The group would look into outsourcing production for important components of its turbines, narrowing its international focus and revising unfavourable contract terms with customers, it said, as it embarks on a radical shake-up of the business aimed at restoring investor sentiment and protecting its fragile balance sheet.

Dax-listed shares in Siemens Energy, which was spun out of its namesake German engineering conglomerate Siemens in 2020, fell 6 per cent to €11.14 by late Tuesday afternoon.

The company warned the turnaround at Siemens Gamesa, its wind division, would be painful, but sought to assure investors that it now had a grip on further downside and had instigated a thorough plan to put it back on track within three years.

Gamesa reported a €4.4bn loss this fiscal year, leading to a €4.6bn group loss. The wind division expects to rack up a further €2bn of losses in 2024, the company revealed.

Siemens Energy stressed its other business lines, representing 70 per cent of group revenues, in gas technology, power grids and industrial transformation, were performing strongly and that it expected them to continue to do so.

The company last week secured a €15bn financial lifeline, backed by €7.5bn of state guarantees from Berlin, to help it work through a huge €112bn backlog of projects that had stalled amid a marketwide funding drought made critical by added fears over the company’s balance sheet due to its wind losses.

Jochen Eickholt, head of Gamesa, said the company had begun to identify technical problems with its turbines more than 12 months ago, but the complexity of the manufacturing and management processes in the business meant the full scale of the problem did not become evident until the summer this year. The division issued a profit warning in August, which caused its shares to crater.

Of the 65,000 turbines installed by Gamesa so far, Eickholt said the company was now confident the faults affected about 2,900 turbines.

Only a few turbines have failed: meaning the company has been frantically trying to model the problem and see how many might be theoretically affected, since it is typically responsible for maintenance over a 30-year time horizon.

The “utmost level of diligence” had been applied, Eickholt said, with a task force helped by external consultants and technical experts.

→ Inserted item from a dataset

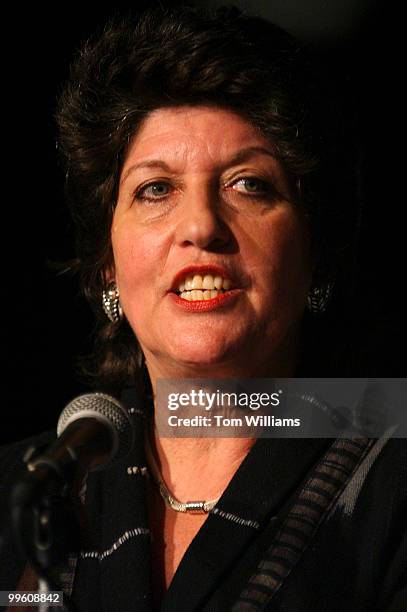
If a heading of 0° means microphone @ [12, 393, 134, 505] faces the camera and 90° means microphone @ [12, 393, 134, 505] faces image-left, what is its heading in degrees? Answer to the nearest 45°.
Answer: approximately 225°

“Everything is being analysed and discussed rigorously . . . what I can say now is that we do not have any new intelligence [to indicate a higher number of affected turbines].

Not all the problems are technical, however. In particular, a focus on breakneck growth and gaining market share led to unfavourable contracts often being negotiated with customers, the company believes, which have given it little room for manoeuvre.

As part of the division’s reorganisation, it will focus in the future on a smaller “core” market for onshore wind turbines in particular, in countries where the regulation and financial incentives to build are greatest.

“Making everything in-house . . . doesn’t make sense,” said Eickholt, with the division also looking to close down manufacturing capabilities and outsource some engineering tasks more cheaply. “We will continue to simplify the technology portfolio.”